Resumes
The Business Insider has
an article about a guy producing photos for a daily newspaper using an iPhone for a camera & Instagram for editing. Granted, daily newspaper photography isn't usually great, yesterday's papers are used for lining bird cages, washing windows & drop cloths etc…. But is using a phone & Instagram something to put on a resume?
The skills needed to put a picture in the paper used to mean something and there were a lot of skills & tools needed to get that picture into ink on paper. First, you needed a camera (& a guy who could use it)
Then you needed a darkroom to develop the film.
Then an enlarger to make your photo print. Then you needed to get a halftone made which required a process camera
These suckers required 2 rooms & then another darkroom to develop the film. To make the halftone dots on the film, you would mout a glass plate in front of the film. The glass plate had cross hatched diagonal lines scribed into it. All this photographic work was done by hand - no processors.
If you wanted to do local tone manipulation on the image there were a number of "dodge and burn" techniques available to the photographer but at this stage, the job would go to a dot etcher.

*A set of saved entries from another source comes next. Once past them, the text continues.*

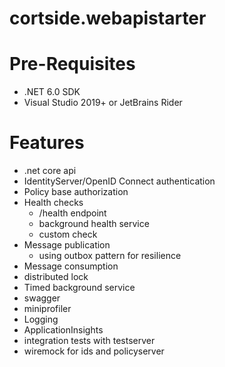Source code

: # cortside.webapistarter

# Pre-Requisites
* .NET 6.0 SDK
* Visual Studio 2019+ or JetBrains Rider
  

# Features
* .net core api
* IdentityServer/OpenID Connect authentication
* Policy base authorization
* Health checks
  * /health endpoint
  * background health service
  * custom check
* Message publication
  * using outbox pattern for resilience
* Message consumption
* distributed lock
* Timed background service
* swagger
* miniprofiler
* Logging
* ApplicationInsights
* integration tests with testserver
* wiremock for ids and policyserver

I couldn't find a picture of a dot etcher but every one I knew was a little off, so this one will do. They would live up to their name by applying a weak solution of potassium ferricyanide to the film to "etch" the dots on the film. Then the film would go to a stripper (I couldn't find an acceptable image) & then on to a platemaker
and then off to the press.
It was a long & tedious job & took not only a lot of people to do it but a lot of people to make the tools & materials to make it all work. Now a guy snaps the pic, sloshes it into a layout program, sends it to the press & a plate is burned, processed & mounted and printing commences.
It was a strange feeling when I saw my darkroom dismantled. I started to understand the saying, "I've forgot more than you'll ever know".
A&B, Dektol, Rubylith, Wratten 1A, Robertson, Crosfield, Scitex, dragon's blood, that weird photo transfer product whose name I forget? PMS? PMT?
Putting this crap on a resume would just confuse the average HR clown nowadays.
2 comments:
I don't know... I think it's cool that all this technology is becoming smaller and lighter, and that's impacting photojournalism, for sure. It enables different kinds of images -- quicker transmission, harder shots, etc.
Apples and oranges, my friend.
My point wasn't so much that the old way was better than the new way but that the old way produced a lot of workers who were considered skilled and could walk into pretty much any bank & get a home loan. If you try that now, telling a loan officer you can use an iPhone & Instagram, you'll get laughed out of the bank.
FWIW, John Warnock is a personal hero.